[Image and design file data]

*** Begin section ***

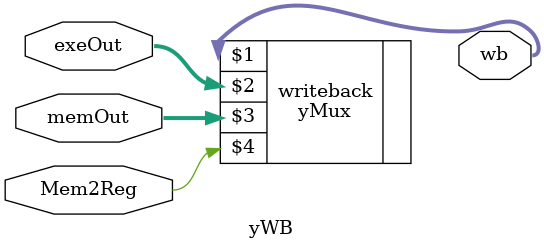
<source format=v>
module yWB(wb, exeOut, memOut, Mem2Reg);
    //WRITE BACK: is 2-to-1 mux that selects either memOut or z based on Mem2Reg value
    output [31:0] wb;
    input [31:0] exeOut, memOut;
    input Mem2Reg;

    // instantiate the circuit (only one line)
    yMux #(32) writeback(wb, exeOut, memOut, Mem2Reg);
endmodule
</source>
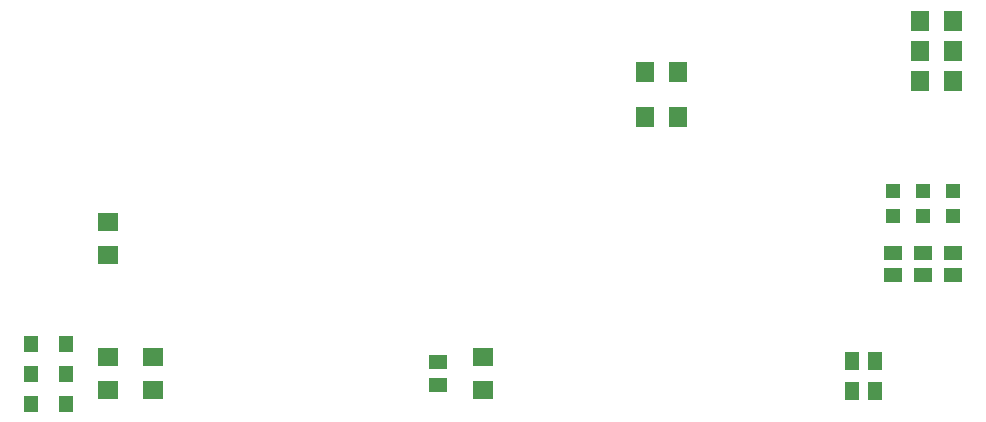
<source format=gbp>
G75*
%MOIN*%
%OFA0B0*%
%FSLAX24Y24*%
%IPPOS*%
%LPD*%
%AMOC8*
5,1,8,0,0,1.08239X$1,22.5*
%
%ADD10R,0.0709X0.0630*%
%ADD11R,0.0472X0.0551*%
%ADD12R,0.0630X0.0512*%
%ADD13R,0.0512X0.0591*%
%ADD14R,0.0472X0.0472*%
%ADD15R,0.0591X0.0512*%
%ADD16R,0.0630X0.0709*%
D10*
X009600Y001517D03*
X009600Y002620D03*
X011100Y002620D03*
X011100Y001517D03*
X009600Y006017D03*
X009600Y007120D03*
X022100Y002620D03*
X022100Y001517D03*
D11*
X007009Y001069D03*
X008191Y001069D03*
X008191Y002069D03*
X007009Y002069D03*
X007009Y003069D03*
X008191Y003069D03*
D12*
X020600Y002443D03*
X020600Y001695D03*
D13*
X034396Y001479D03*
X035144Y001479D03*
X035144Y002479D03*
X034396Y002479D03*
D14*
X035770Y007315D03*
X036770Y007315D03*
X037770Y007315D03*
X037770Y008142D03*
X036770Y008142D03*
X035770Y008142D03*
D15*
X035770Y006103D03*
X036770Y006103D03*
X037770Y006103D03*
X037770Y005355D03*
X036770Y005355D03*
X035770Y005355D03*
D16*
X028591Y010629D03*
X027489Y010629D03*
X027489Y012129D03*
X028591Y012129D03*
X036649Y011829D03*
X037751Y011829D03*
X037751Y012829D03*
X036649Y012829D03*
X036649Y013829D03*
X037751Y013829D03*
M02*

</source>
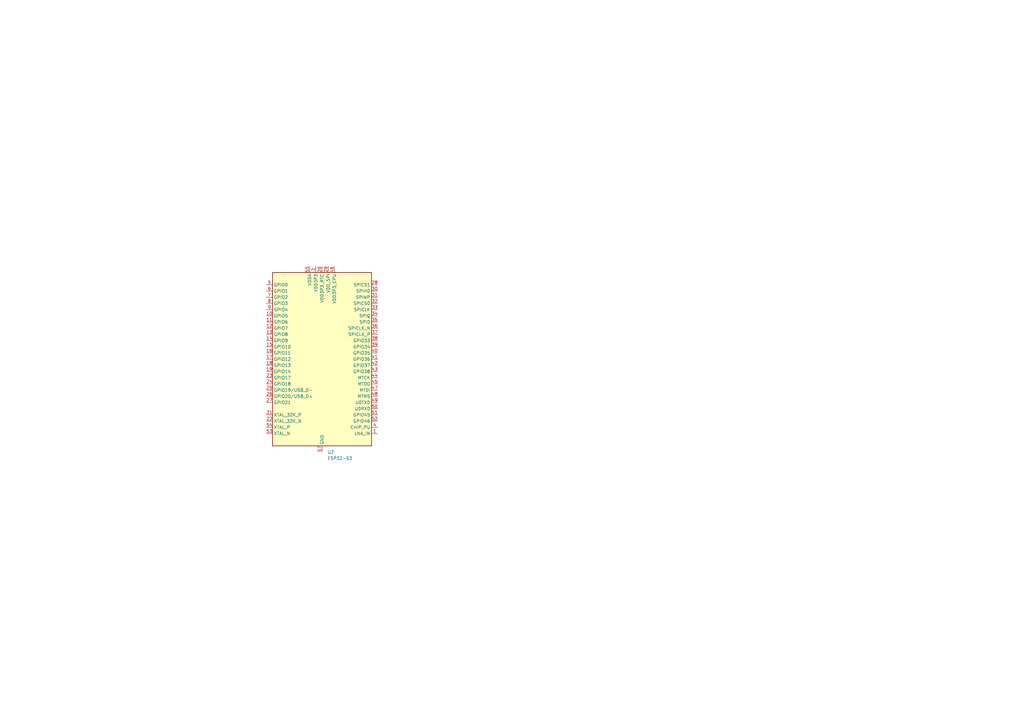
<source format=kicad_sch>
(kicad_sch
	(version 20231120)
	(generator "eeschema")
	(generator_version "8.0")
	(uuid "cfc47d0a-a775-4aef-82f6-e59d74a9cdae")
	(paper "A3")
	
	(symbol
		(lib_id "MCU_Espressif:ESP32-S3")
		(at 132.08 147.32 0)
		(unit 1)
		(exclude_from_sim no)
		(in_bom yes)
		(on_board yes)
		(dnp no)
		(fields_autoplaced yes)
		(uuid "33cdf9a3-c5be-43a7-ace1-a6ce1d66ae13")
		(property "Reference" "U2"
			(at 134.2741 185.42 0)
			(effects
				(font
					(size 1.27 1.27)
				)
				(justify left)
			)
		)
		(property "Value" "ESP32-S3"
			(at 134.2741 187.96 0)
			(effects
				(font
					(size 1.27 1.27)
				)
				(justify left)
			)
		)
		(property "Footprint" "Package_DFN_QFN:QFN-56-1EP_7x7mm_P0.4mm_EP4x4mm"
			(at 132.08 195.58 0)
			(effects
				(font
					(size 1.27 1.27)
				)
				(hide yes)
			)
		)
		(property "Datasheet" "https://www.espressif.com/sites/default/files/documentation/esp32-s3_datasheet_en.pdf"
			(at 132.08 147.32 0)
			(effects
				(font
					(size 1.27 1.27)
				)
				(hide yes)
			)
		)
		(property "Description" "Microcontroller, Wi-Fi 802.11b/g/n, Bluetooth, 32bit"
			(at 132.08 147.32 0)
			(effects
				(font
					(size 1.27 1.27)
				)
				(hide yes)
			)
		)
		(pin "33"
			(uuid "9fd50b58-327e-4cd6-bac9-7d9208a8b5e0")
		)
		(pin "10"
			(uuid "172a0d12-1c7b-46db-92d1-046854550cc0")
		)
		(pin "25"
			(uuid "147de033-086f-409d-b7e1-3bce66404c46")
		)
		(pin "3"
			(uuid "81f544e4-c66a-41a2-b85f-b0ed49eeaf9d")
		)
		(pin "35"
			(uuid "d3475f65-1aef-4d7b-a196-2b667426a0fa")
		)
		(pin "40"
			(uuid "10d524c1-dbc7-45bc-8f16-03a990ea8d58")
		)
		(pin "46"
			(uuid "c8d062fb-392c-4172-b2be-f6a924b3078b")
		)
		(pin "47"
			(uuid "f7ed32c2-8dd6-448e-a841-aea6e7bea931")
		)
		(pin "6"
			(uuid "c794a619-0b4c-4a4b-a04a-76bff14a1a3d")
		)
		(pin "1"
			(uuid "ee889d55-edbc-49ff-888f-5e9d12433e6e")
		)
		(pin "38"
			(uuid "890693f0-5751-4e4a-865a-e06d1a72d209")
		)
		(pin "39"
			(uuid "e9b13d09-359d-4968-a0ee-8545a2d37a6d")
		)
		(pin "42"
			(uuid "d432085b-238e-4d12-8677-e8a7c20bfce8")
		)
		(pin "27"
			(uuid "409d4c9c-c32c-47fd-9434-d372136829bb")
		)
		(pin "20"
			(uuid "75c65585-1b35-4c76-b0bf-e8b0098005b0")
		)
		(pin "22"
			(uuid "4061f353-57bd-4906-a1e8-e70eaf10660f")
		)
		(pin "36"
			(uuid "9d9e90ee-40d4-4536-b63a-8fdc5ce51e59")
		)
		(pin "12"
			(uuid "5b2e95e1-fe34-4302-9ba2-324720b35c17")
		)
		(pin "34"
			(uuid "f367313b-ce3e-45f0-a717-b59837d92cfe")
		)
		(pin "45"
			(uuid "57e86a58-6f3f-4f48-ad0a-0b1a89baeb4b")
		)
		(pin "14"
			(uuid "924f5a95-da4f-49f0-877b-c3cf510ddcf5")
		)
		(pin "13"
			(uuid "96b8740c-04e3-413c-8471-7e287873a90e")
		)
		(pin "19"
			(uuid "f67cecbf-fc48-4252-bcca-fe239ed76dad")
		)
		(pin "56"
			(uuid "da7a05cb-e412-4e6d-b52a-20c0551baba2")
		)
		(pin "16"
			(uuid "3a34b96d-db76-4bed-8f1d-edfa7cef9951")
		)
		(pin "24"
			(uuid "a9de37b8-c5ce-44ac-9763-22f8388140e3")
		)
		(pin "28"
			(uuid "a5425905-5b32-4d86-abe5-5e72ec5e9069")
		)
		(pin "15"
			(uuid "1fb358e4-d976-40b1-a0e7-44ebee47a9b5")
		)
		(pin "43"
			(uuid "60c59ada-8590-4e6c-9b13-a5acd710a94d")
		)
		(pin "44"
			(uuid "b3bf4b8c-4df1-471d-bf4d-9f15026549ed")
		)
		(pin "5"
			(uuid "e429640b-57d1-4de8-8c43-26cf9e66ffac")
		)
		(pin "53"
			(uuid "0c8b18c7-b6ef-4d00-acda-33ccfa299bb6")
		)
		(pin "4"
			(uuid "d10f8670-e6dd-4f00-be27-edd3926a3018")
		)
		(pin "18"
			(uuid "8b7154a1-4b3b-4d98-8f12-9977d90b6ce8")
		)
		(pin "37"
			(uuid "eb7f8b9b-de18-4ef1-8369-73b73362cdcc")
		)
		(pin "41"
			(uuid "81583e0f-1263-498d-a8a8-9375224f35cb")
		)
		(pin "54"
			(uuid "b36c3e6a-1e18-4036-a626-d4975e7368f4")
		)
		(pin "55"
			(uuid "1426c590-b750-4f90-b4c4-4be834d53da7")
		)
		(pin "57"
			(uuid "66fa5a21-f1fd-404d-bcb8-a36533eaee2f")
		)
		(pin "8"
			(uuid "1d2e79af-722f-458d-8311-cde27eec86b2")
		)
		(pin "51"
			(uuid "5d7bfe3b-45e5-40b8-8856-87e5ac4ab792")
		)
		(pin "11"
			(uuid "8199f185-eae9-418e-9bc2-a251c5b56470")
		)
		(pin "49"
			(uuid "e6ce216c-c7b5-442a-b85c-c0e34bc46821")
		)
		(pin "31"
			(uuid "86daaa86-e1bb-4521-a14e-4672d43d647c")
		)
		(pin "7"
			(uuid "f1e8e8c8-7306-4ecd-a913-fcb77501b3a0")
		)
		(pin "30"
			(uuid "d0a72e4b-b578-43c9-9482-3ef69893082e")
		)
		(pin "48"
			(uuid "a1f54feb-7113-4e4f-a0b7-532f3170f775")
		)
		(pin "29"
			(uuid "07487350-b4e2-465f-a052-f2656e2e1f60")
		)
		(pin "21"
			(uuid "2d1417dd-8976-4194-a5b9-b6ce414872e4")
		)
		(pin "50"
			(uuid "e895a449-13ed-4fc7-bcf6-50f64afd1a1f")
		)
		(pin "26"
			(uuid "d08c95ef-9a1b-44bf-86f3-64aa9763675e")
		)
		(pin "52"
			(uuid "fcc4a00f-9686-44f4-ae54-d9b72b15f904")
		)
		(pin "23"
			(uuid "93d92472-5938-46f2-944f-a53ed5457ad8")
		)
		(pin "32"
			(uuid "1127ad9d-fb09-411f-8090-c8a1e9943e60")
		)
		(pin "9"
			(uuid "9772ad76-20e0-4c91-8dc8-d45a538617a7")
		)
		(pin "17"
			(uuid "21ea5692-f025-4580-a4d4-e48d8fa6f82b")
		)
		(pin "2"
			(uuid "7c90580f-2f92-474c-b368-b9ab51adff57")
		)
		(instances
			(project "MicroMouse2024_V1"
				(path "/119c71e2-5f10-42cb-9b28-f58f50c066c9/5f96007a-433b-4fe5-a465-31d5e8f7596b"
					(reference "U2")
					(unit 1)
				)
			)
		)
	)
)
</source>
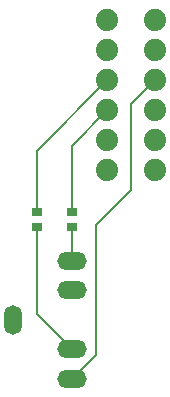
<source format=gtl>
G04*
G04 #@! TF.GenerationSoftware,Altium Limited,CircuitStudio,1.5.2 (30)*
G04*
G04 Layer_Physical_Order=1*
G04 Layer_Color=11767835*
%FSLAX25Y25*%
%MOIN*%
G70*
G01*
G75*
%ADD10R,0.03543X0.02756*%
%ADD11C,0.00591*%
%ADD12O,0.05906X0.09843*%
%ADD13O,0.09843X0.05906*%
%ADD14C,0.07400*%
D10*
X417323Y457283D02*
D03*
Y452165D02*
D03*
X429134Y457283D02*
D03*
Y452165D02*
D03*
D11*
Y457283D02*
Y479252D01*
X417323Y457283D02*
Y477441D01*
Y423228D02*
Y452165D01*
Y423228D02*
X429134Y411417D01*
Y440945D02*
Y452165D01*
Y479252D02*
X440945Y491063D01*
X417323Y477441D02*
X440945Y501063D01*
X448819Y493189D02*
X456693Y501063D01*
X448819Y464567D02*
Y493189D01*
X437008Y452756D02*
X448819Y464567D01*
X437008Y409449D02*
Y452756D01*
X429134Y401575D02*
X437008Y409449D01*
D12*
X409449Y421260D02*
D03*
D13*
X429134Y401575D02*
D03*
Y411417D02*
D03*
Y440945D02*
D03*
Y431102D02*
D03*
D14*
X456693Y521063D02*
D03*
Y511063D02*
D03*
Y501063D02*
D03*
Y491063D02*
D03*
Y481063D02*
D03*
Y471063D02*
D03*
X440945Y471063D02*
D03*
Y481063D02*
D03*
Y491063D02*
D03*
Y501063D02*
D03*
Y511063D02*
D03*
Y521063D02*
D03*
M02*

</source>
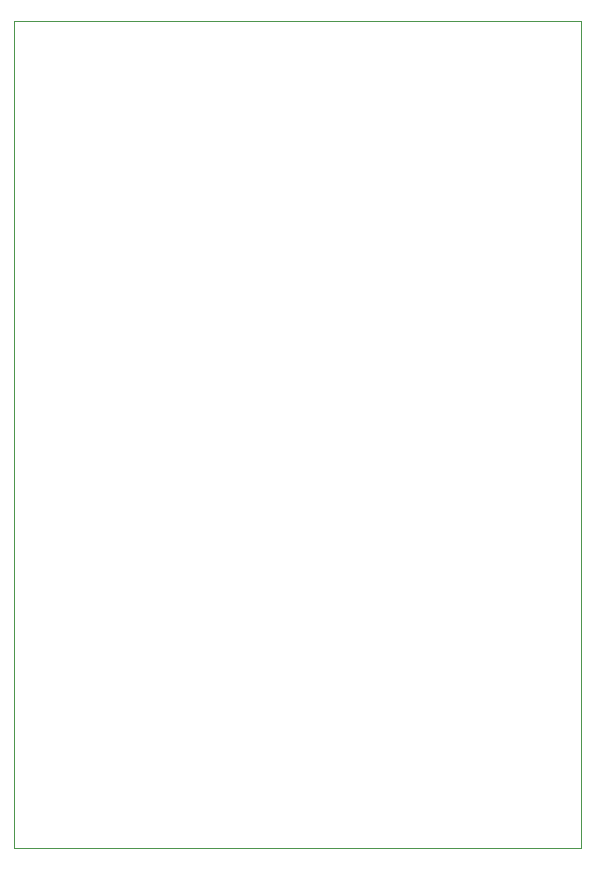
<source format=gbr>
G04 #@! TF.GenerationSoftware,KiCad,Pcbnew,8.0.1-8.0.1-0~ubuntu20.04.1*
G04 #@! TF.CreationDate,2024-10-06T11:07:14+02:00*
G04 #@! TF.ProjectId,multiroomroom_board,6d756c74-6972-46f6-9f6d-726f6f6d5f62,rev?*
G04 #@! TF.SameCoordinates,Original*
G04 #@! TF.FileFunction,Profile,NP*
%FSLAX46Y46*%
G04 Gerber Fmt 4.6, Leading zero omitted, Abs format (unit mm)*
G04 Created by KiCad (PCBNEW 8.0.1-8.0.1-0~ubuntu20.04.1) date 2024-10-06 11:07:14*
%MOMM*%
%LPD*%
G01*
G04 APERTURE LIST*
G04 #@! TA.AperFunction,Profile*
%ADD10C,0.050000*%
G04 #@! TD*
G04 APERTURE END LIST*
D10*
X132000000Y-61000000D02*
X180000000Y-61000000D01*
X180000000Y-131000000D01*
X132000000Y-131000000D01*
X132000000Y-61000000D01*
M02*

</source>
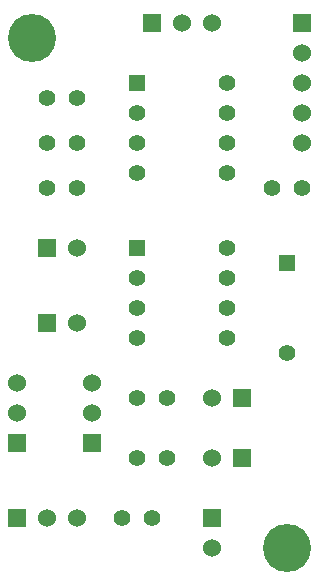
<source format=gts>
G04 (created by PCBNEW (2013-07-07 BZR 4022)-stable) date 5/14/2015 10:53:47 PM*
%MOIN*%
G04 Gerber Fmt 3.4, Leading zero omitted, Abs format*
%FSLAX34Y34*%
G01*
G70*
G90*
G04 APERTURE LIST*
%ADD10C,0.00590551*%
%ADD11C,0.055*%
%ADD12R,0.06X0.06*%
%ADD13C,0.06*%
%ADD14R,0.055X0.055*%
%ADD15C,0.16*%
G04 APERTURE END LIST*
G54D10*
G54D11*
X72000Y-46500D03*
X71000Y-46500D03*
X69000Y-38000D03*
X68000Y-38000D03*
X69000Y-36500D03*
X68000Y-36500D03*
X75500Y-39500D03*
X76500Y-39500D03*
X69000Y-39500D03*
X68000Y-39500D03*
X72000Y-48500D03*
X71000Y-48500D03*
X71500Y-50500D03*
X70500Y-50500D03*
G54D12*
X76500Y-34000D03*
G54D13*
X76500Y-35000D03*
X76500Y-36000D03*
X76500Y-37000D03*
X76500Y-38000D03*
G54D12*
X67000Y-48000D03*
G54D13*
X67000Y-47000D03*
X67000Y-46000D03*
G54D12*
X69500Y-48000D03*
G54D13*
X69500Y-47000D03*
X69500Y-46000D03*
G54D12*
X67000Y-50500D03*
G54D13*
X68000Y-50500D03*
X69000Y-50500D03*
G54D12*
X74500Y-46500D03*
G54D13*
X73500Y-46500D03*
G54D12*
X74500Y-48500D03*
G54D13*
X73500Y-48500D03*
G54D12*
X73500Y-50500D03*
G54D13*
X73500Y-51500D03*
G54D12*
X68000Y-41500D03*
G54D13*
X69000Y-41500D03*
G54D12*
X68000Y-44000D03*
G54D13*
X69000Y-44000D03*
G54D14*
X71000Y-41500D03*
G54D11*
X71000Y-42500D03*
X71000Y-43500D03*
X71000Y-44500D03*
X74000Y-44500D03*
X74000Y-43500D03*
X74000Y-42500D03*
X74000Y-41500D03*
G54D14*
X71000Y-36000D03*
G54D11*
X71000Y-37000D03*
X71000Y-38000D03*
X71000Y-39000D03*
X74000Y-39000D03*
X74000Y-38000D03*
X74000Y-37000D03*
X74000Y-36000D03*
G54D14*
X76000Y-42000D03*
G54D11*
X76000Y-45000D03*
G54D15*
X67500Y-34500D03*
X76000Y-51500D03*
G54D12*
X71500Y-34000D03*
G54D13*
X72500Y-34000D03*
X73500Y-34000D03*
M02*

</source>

*** End section ***

### Exercise objective:
Show all lines from the data above in which the word "unit" appears.

### Written response:
		(unit 1)
					(unit 1)
G04 Gerber Fmt 4.6, Leading zero omitted, Abs format (unit mm)*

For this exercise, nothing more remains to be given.